Tea with a mountain view

Tea with a mountain view

The morning was even more surprising, when a cloud came over and enveloped the surroundings in thick fog. Locals wandered around with tin cans full of milk, to drop the produce on a passing truck. Surprisingly, they were not intrusive and watched us from long distance, which is quite unusual in this part of the world. Having delivered the milk, most of them proceeded to nearby bars and sat over a mug of tea or a bowl of githeri, talking. Life seems to flow slowly there. The mild Kenyan weather does not require people to work too much and many of them just sit by the road or lay in grass for long hours.

That morning surprised us

That morning surprised us

Paddling in the fog

Paddling in the fog

Leaving the Rift's ridge, we rolled down into much hotter lands and eventually merged back into the main, busy road, just before the town of Eldoret. The great number of trucks passing and stopping in the city gave it unpleasant ambience. The noise, enormous crowds on the streets and bazaars, prospering bars and brothels – all the attributes of a transit town – did not make it a nice place to stay in.

We were happy to leave the trunk road on the next day. Despite being the main route to South Sudan, the potholed road to Kitale suffered much less from the traffic. Surrounding villages contained more mud huts than anywhere else in the country and local people often seemed to be astonished by the sight of wazungu.

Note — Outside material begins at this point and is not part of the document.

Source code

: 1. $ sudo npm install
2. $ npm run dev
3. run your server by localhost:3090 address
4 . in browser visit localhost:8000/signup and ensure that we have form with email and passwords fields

The afternoon rain cooled down the air and in the mist rising from hot asphalt the green countryside appeared similar to what we had known perfectly from Europe. For a moment we felt like on July holidays somewhere in the north of Poland, after a big storm. The feeling stopped with our arrival to the town of Kitale, the last one before the final cycle to Uganda.

Comments:

mama
mama
7 years, 1 month ago
Wydawałoby się, że mgła i Afryka to niemożliwe połączenie :)
Iwo
Iwo
7 years, 1 month ago
Heh, ostatnio jeździłem po świętokrzyskim i krajobrazy zupełnie jak ze zdjęcia "Nad Nairobi" :) tyle że u nas pszenica a nie herbata :)

A żuczek śliczny :)
Vito
Vito
7 years, 1 month ago
Ależ tam swojsko!:), zwłaszcza w porównaniu z egzotyką całej trasy. Czy przy chłonięciu wszystkimi zmysłami też jest takie wrażenie? Bo ze zdjęć, to niemalże jak Słowacja, tylko dzieci w osadach mają ciemniejszą skórę:)
Miłej jazdy!!!
pacha
pacha
7 years, 1 month ago
Szebardzko :D !! !! !! Trzymcie sie chlopaki
mula53
mula53
7 years, 1 month ago
Prawie każde zdjęcie jest nienajgorsze, ale "czary" jast zaaaaaajebiste. Baardzo się cieszę. Dostarczasz mi zmyslowych przyjemności.